Step 3: Define Protocols

How does this steward communicate with others?

protocol CacheInvalidation {
    DataSteward -> CacheManager: InvalidateKey
    CacheManager -> DataSteward: Acknowledged
}

agent CacheManager follows CacheInvalidation as CacheManager {
    // Protocol-compliant communication
}

Step 4: Implement Handlers

Write the lifecycle hooks:

agent CacheManager {
    on waking {
        trace("Cache restored at version {self.cache_version.get()}");
        warm_cache();
    }

    on start {
        loop {
            let cmd = receive();
            process(cmd);
        }
    }

    on resting {
        trace("Flushing cache to disk");
        flush_to_disk();
    }
}

Step 5: Wrap in Supervisor

Declare the restart behaviour:

supervisor CacheSystem {
    strategy: OneForOne

    children {
        CacheManager {
            restart: Permanent
            cache_version: 0
            eviction_count: 0
            last_cleanup: ""
        }
    }
}

Step 6: Configure

Set up persistence and observability:

# grove.toml
[project]
name = "cache-system"

[persistence]
backend = "sqlite"
path = ".sage/cache_state.db"

[supervision]
max_restarts = 5
within_seconds = 60

[observability]
backend = "otlp"
otlp_endpoint = "http://localhost:4318/v1/traces"

Example: Database Guardian

A complete steward application that monitors a PostgreSQL database:

// Types
record QueryStats {
    slow_count: Int,
    avg_ms: Float,
}

// Protocols
protocol AlertProtocol {
    QueryMonitor -> AlertSender: Alert
    AlertSender -> QueryMonitor: Acknowledged
}

record Alert {
    severity: String,
    message: String,
}

record Acknowledged {}

// Query Monitor Steward
agent QueryMonitor
    uses Database
    follows AlertProtocol as QueryMonitor {

    @persistent check_count: Int
    @persistent alert_count: Int

    on waking {
        trace("Resuming monitoring, {self.check_count.get()} checks done");
    }

    on start {
        loop {
            span "monitoring cycle" {
                let stats = try Database.query(
                    "SELECT COUNT(*) as cnt, AVG(mean_exec_time) as avg " ++
                    "FROM pg_stat_statements WHERE mean_exec_time > 500"

# # # # # # #

## Your objective
Answer these from the steward guide:
1. What restart setting does CacheManager receive inside the CacheSystem supervisor?
2. Which persistence backend is set in grove.toml?
3. What database does the Database Guardian example monitor?
The data after the steward guide is unrelated to it.

## Information supplied
# # # # # # #

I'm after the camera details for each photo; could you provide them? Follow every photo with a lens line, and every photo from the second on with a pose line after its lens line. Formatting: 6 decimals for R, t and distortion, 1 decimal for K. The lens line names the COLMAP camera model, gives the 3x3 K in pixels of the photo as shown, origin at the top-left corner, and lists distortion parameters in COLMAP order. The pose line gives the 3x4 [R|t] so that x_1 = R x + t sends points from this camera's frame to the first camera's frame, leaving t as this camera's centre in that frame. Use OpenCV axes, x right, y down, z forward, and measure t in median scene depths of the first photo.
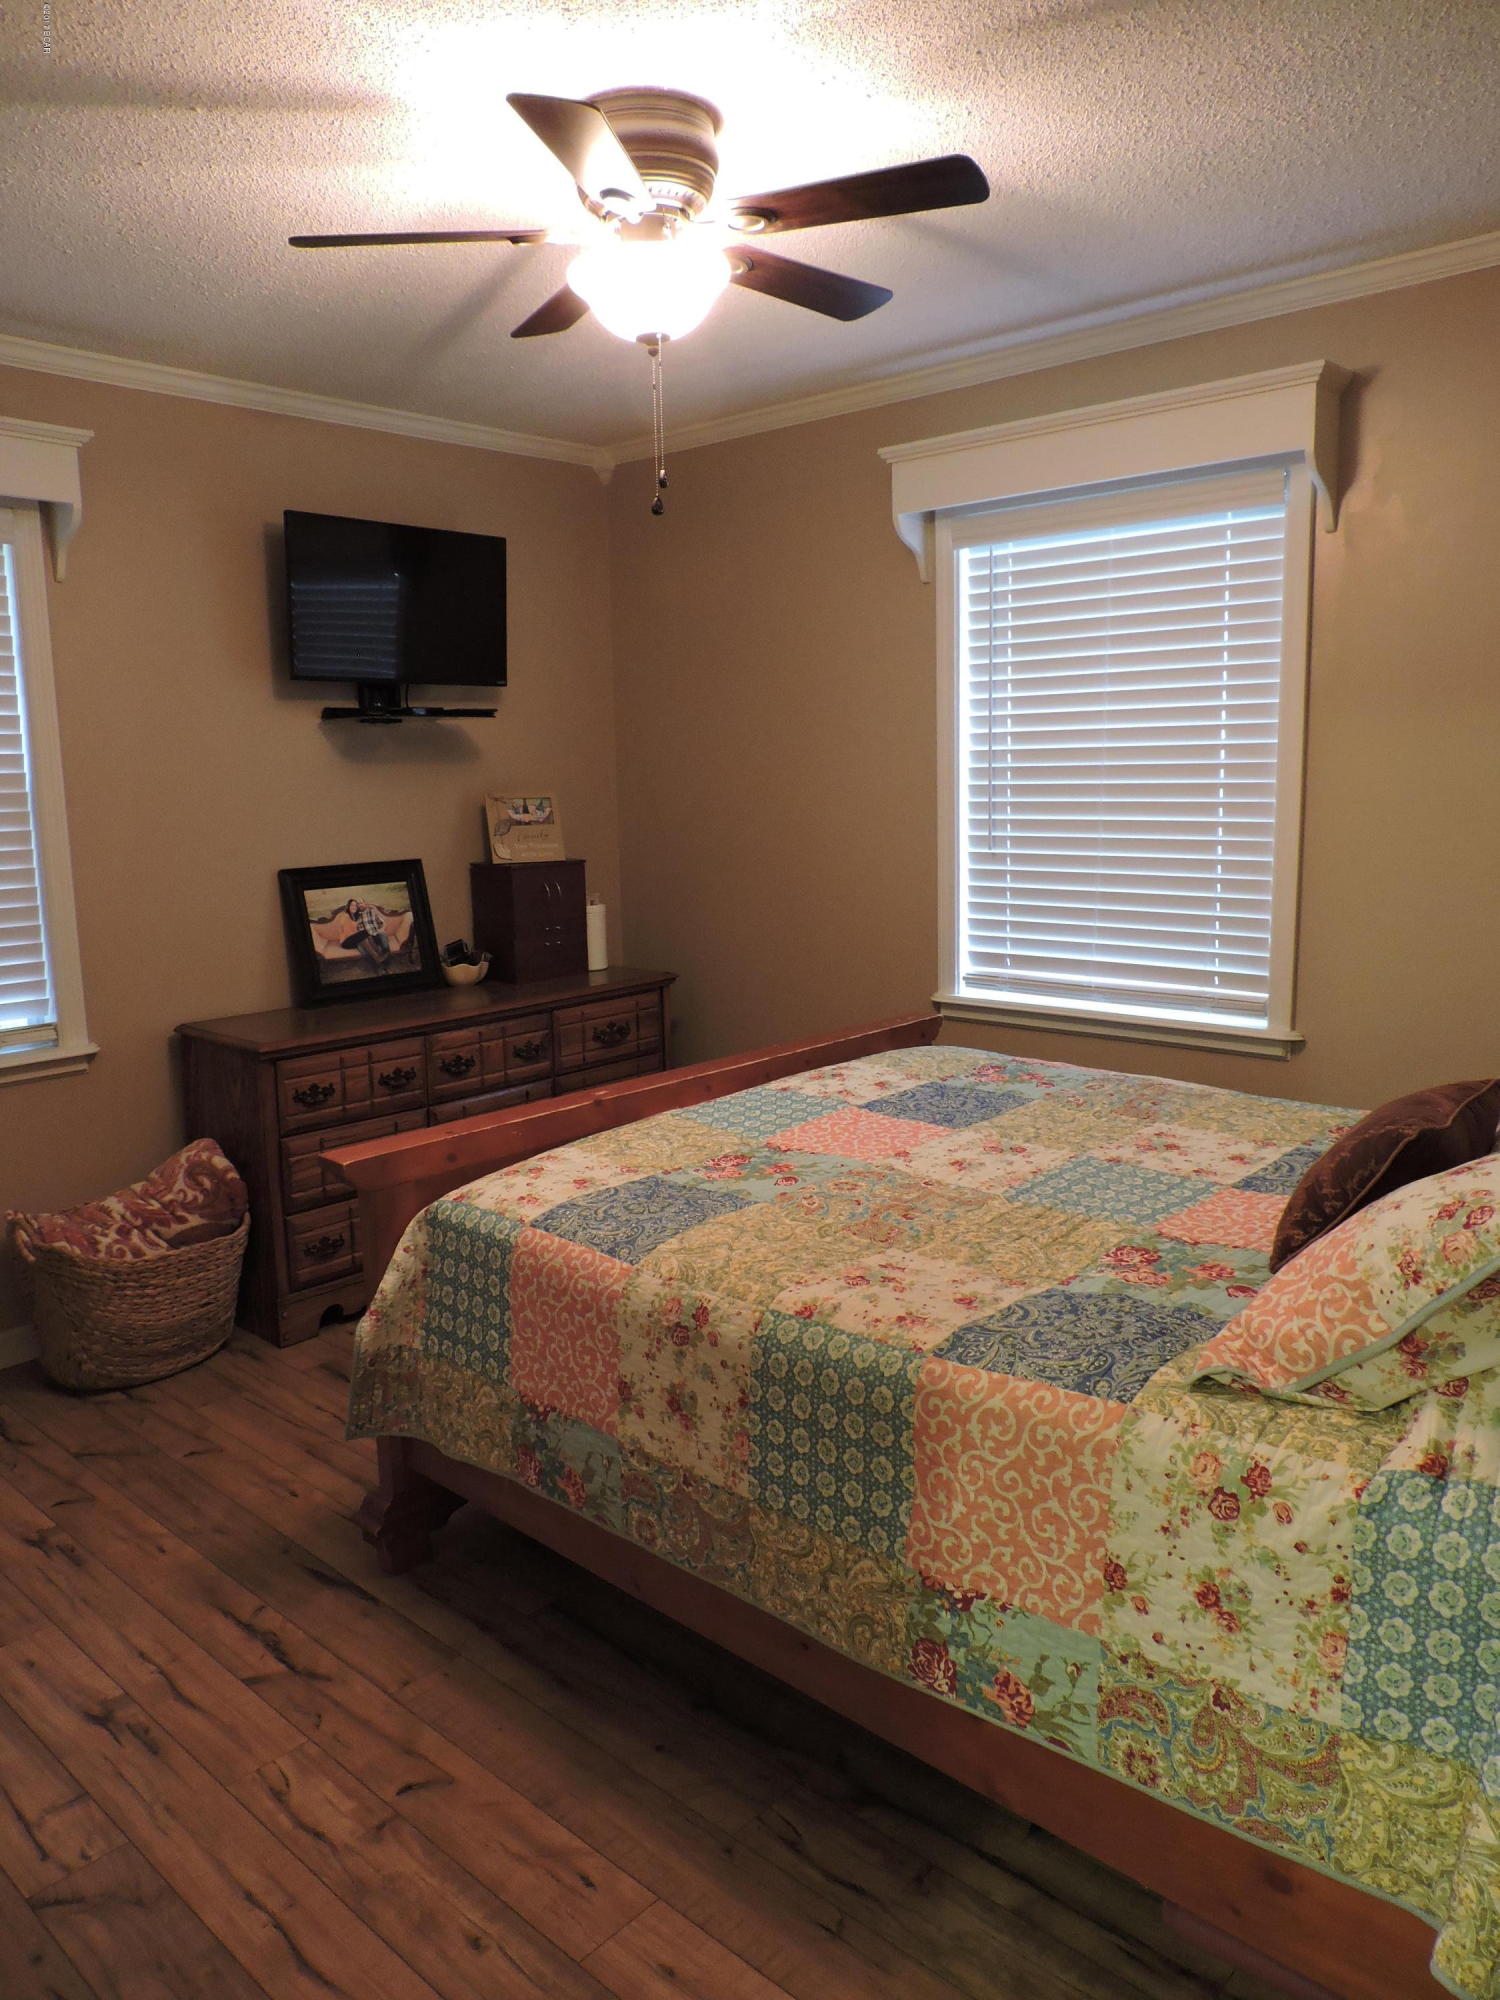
lens RADIAL K [[1416.4, 0, 751.0], [0, 1416.4, 996.7], [0, 0, 1]] dist [-0.022149, 0.007522]
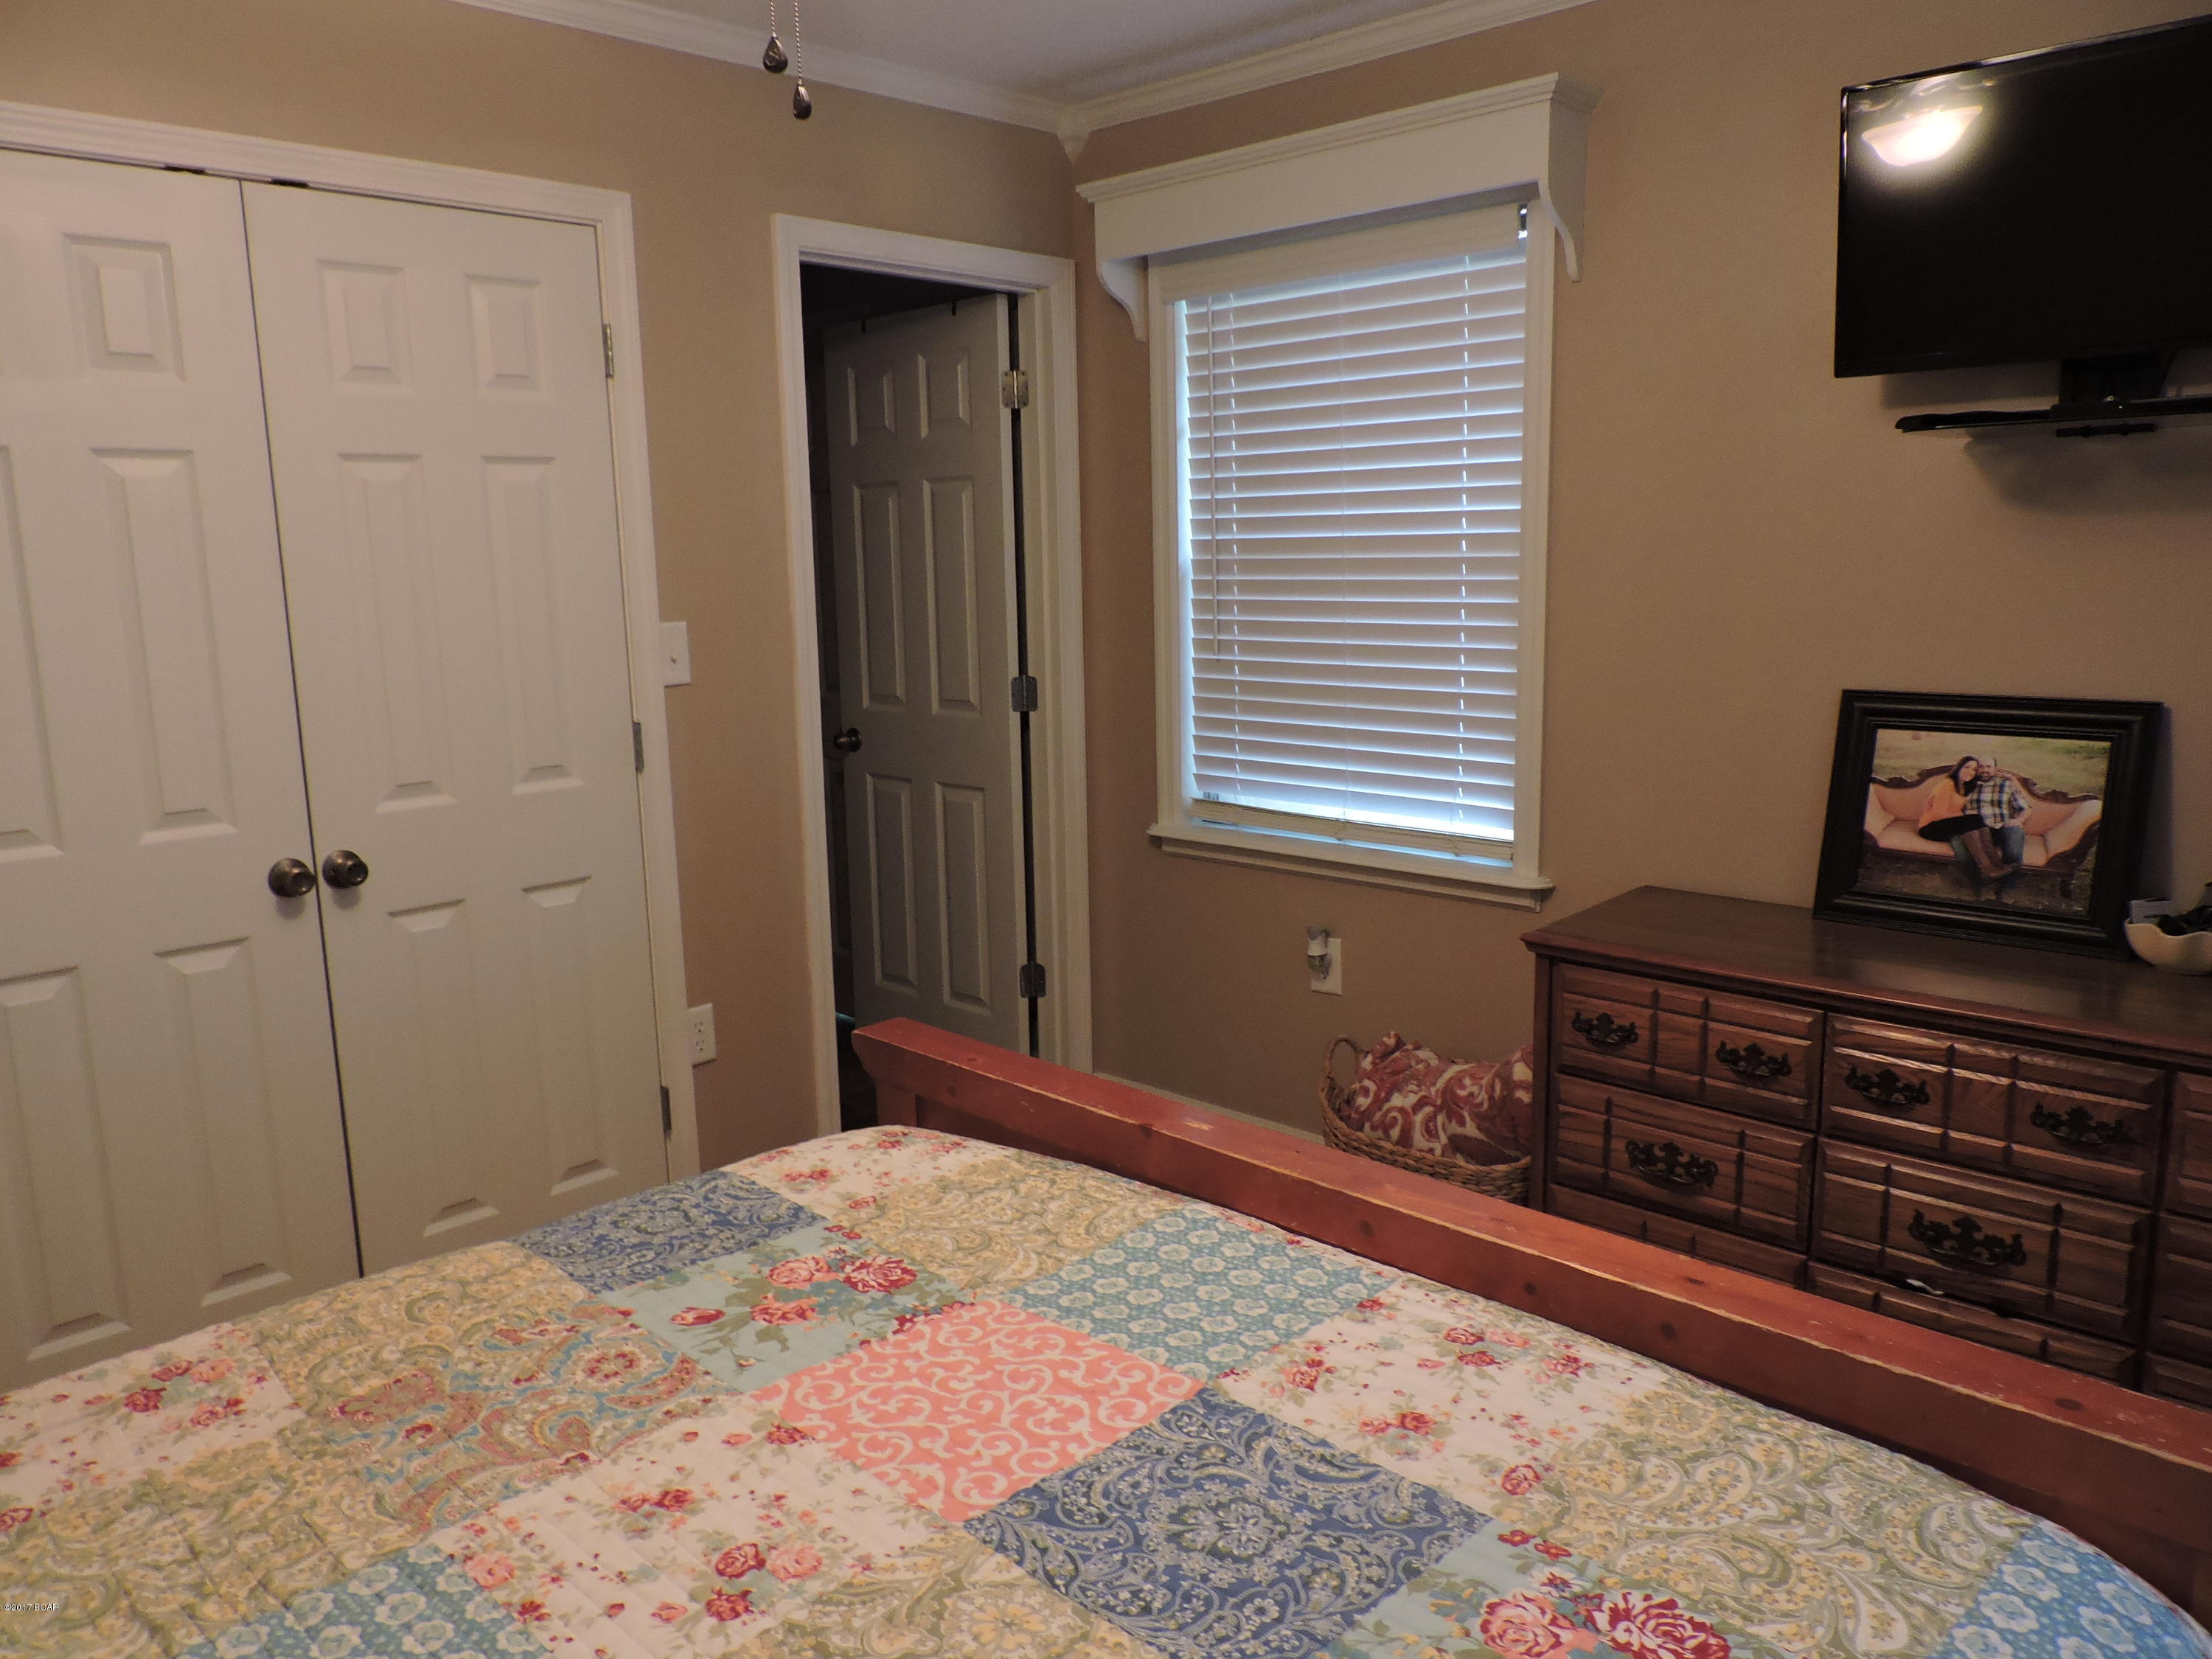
lens RADIAL K [[1566.6, 0, 1107.5], [0, 1566.6, 830.0], [0, 0, 1]] dist [-0.022149, 0.007522]
pose [[-0.034263, 0.196875, -0.979830, 0.389173], [-0.135483, 0.970440, 0.199725, -0.133682], [0.990187, 0.139594, -0.006577, 0.756075]]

# # # # # # #

## Written solution
1. Permanent
2. sqlite
3. PostgreSQL